Stoppen of Summon annuleren
U kunt de Model S op ieder moment stoppen wanneer Summon actief is met behulp van de mobiele app of door op een willekeurige knop op de sleutel te drukken. Summon wordt ook geannuleerd wanneer:
- Een portiergreep wordt bediend of een portier wordt geopend.
- U de stuurwiel, het rempedaal of het gaspedaal bedient, of schakelt.
- Model S detecteert een obstakel.
- Summon de Model S de maximale afstand van ca. 12 meter heeft verplaatst.
- Uw telefoon naar de slaapstand schakelt of geen verbinding meer heeft met de Model S.
Beperkingen
Het risico dat Summon niet naar behoren functioneert, is met name in de volgende situaties groot:
- Het rijtraject hellend verloopt. Summon is bedoeld voor vlakke wegen (tot een helling van 10%).

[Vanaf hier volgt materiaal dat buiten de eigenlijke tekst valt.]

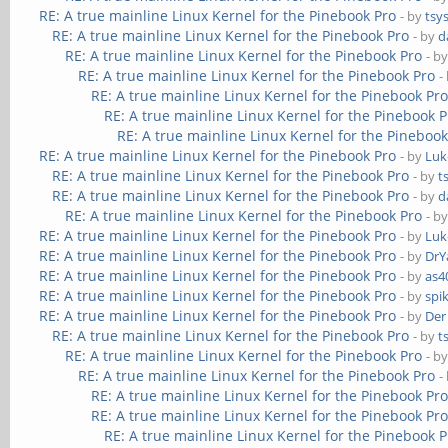
RE: A true mainline Linux Kernel for the Pinebook Pro
- by
tsy
RE: A true mainline Linux Kernel for the Pinebook Pro
- by
d
RE: A true mainline Linux Kernel for the Pinebook Pro
- b
RE: A true mainline Linux Kernel for the Pinebook Pro
-
RE: A true mainline Linux Kernel for the Pinebook Pr
RE: A true mainline Linux Kernel for the Pinebook P
RE: A true mainline Linux Kernel for the Pinebook
RE: A true mainline Linux Kernel for the Pinebook Pro
- by
Luk
RE: A true mainline Linux Kernel for the Pinebook Pro
- by
t
RE: A true mainline Linux Kernel for the Pinebook Pro
- by
d
RE: A true mainline Linux Kernel for the Pinebook Pro
- b
RE: A true mainline Linux Kernel for the Pinebook Pro
- by
Luk
RE: A true mainline Linux Kernel for the Pinebook Pro
- by
DrY
RE: A true mainline Linux Kernel for the Pinebook Pro
- by
as4
RE: A true mainline Linux Kernel for the Pinebook Pro
- by
spi
RE: A true mainline Linux Kernel for the Pinebook Pro
- by
Der
RE: A true mainline Linux Kernel for the Pinebook Pro
- by
t
RE: A true mainline Linux Kernel for the Pinebook Pro
- b
RE: A true mainline Linux Kernel for the Pinebook Pro
-
RE: A true mainline Linux Kernel for the Pinebook Pr
RE: A true mainline Linux Kernel for the Pinebook Pr
RE: A true mainline Linux Kernel for the Pinebook P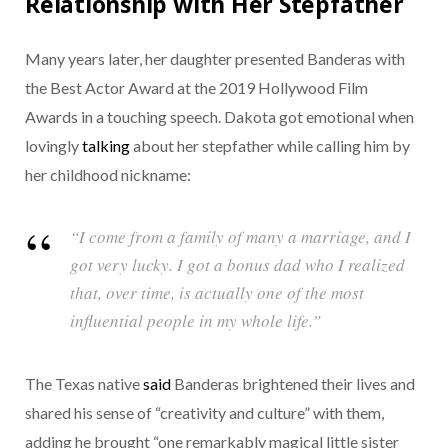
Relationship with Her Stepfather
Many years later, her daughter presented Banderas with
the Best Actor Award at the 2019 Hollywood Film
Awards in a touching speech. Dakota got emotional when
lovingly
talking
about her stepfather while calling him by
her childhood nickname:
“I come from a family of many a marriage, and I
got very lucky. I got a bonus dad who I realized
that, over time, is actually one of the most
influential people in my whole life.”
The Texas native
said
Banderas brightened their lives and
shared his sense of “creativity and culture” with them,
adding he brought “one remarkably magical little sister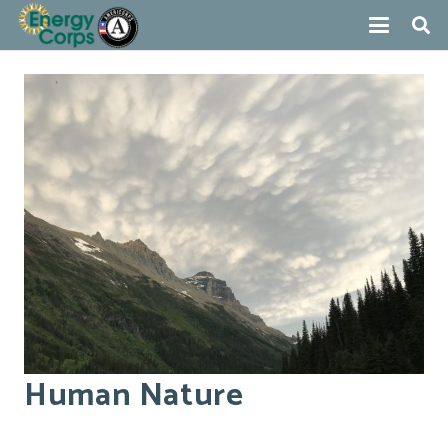
Human Nature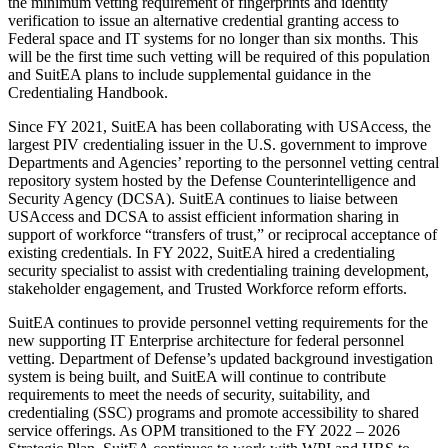
the minimum vetting requirement of fingerprints and identity
verification to issue an alternative credential granting access to
Federal space and IT systems for no longer than six months. This
will be the first time such vetting will be required of this population
and SuitEA plans to include supplemental guidance in the
Credentialing Handbook.
Since FY 2021, SuitEA has been collaborating with USAccess, the
largest PIV credentialing issuer in the U.S. government to improve
Departments and Agencies’ reporting to the personnel vetting central
repository system hosted by the Defense Counterintelligence and
Security Agency (DCSA). SuitEA continues to liaise between
USAccess and DCSA to assist efficient information sharing in
support of workforce “transfers of trust,” or reciprocal acceptance of
existing credentials. In FY 2022, SuitEA hired a credentialing
security specialist to assist with credentialing training development,
stakeholder engagement, and Trusted Workforce reform efforts.
SuitEA continues to provide personnel vetting requirements for the
new supporting IT Enterprise architecture for federal personnel
vetting. Department of Defense’s updated background investigation
system is being built, and SuitEA will continue to contribute
requirements to meet the needs of security, suitability, and
credentialing (SSC) programs and promote accessibility to shared
service offerings. As OPM transitioned to the FY 2022 – 2026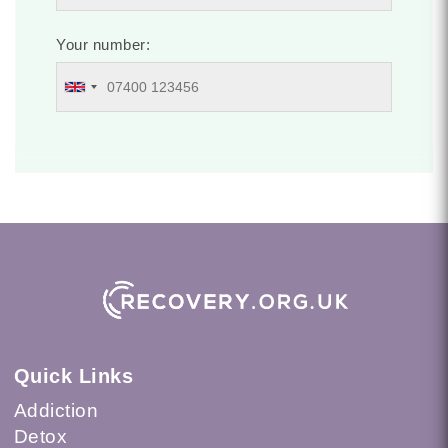
Your number:
Quick Links
Addiction
Detox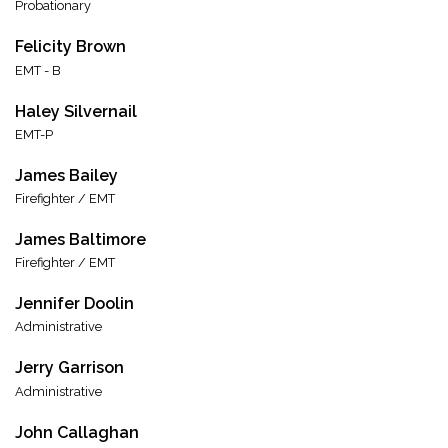
Probationary
Felicity Brown
EMT - B
Haley Silvernail
EMT-P
James Bailey
Firefighter / EMT
James Baltimore
Firefighter / EMT
Jennifer Doolin
Administrative
Jerry Garrison
Administrative
John Callaghan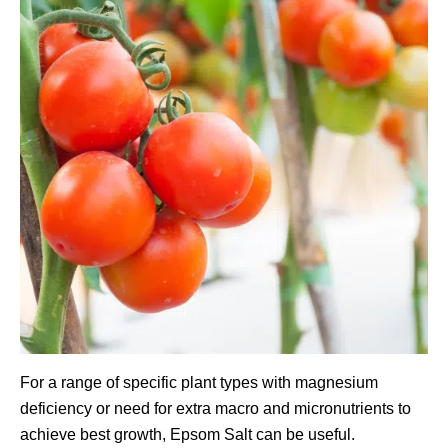
For a range of specific plant types with magnesium
deficiency or need for extra macro and micronutrients to
achieve best growth, Epsom Salt can be useful.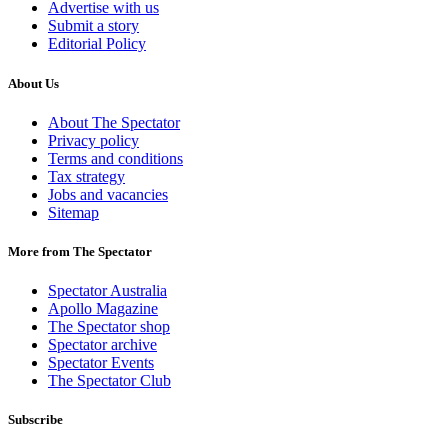
Advertise with us
Submit a story
Editorial Policy
About Us
About The Spectator
Privacy policy
Terms and conditions
Tax strategy
Jobs and vacancies
Sitemap
More from The Spectator
Spectator Australia
Apollo Magazine
The Spectator shop
Spectator archive
Spectator Events
The Spectator Club
Subscribe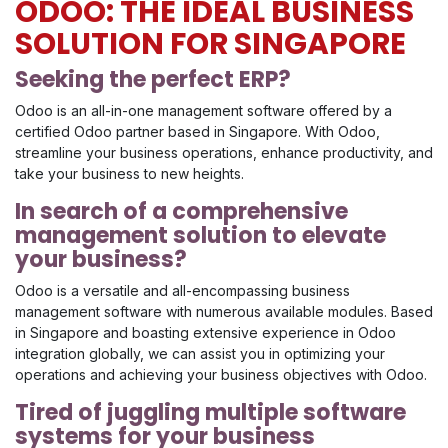
ODOO: THE IDEAL BUSINESS
SOLUTION FOR SINGAPORE
Seeking the perfect ERP?
Odoo is an all-in-one management software offered by a
certified Odoo partner based in Singapore. With Odoo,
streamline your business operations, enhance productivity, and
take your business to new heights.
In search of a comprehensive
management solution to elevate
your business?
Odoo is a versatile and all-encompassing business
management software with numerous available modules. Based
in Singapore and boasting extensive experience in Odoo
integration globally, we can assist you in optimizing your
operations and achieving your business objectives with Odoo.
Tired of juggling multiple software
systems for your business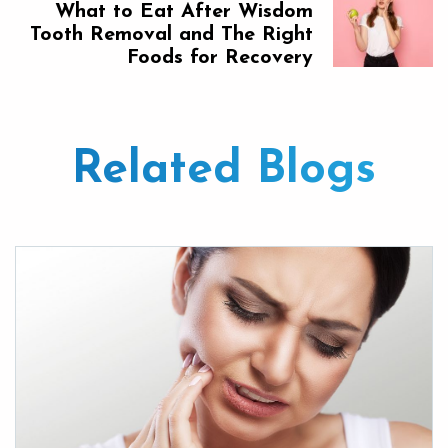
What to Eat After Wisdom
Tooth Removal and The Right
Foods for Recovery
Related Blogs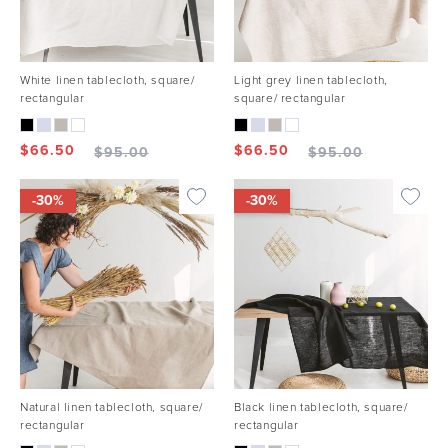
White linen tablecloth, square/
Light grey linen tablecloth,
rectangular
square/ rectangular
$
66.50
$
66.50
$
95.00
$
95.00
-30%
-30%
Natural linen tablecloth, square/
Black linen tablecloth, square/
rectangular
rectangular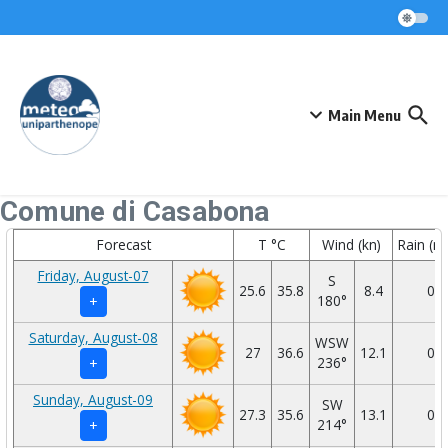
Skip to content
Main Menu
Comune di Casabona
Forecast
T °C
Wind (kn)
Rain (
Friday, August-07
S
25.6
35.8
8.4
0
180°
+
Saturday, August-08
WSW
27
36.6
12.1
0
236°
+
Sunday, August-09
SW
27.3
35.6
13.1
0
214°
+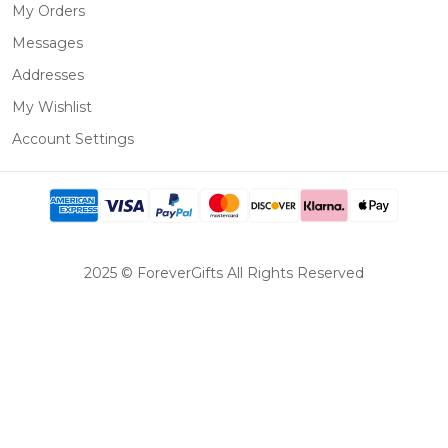
My Orders
Messages
Addresses
My Wishlist
Account Settings
2025 © ForeverGifts All Rights Reserved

- Een hoge betonrand wordt gedetecteerd. Summon rijdt de Model S niet over een rand die hoger is dan ongeveer 2,5 cm.
- Een of meer sensoren (indien aanwezig) of camera's zijn beschadigd, vuil of worden belemmerd (bijvoorbeeld door modder, ijs of sneeuw of door een autohoes, te veel lak of zelfklevende producten zoals folie, stickers, rubbercoating enz.).
- Weersomstandigheden (zware regen, sneeuw, mist of extreem hoge of lage temperaturen) de goede werking van de sensoren belemmeren.
- De sensoren (indien aanwezig) worden gestoord door andere elektrische apparaten die ultrasone geluidsgolven produceren.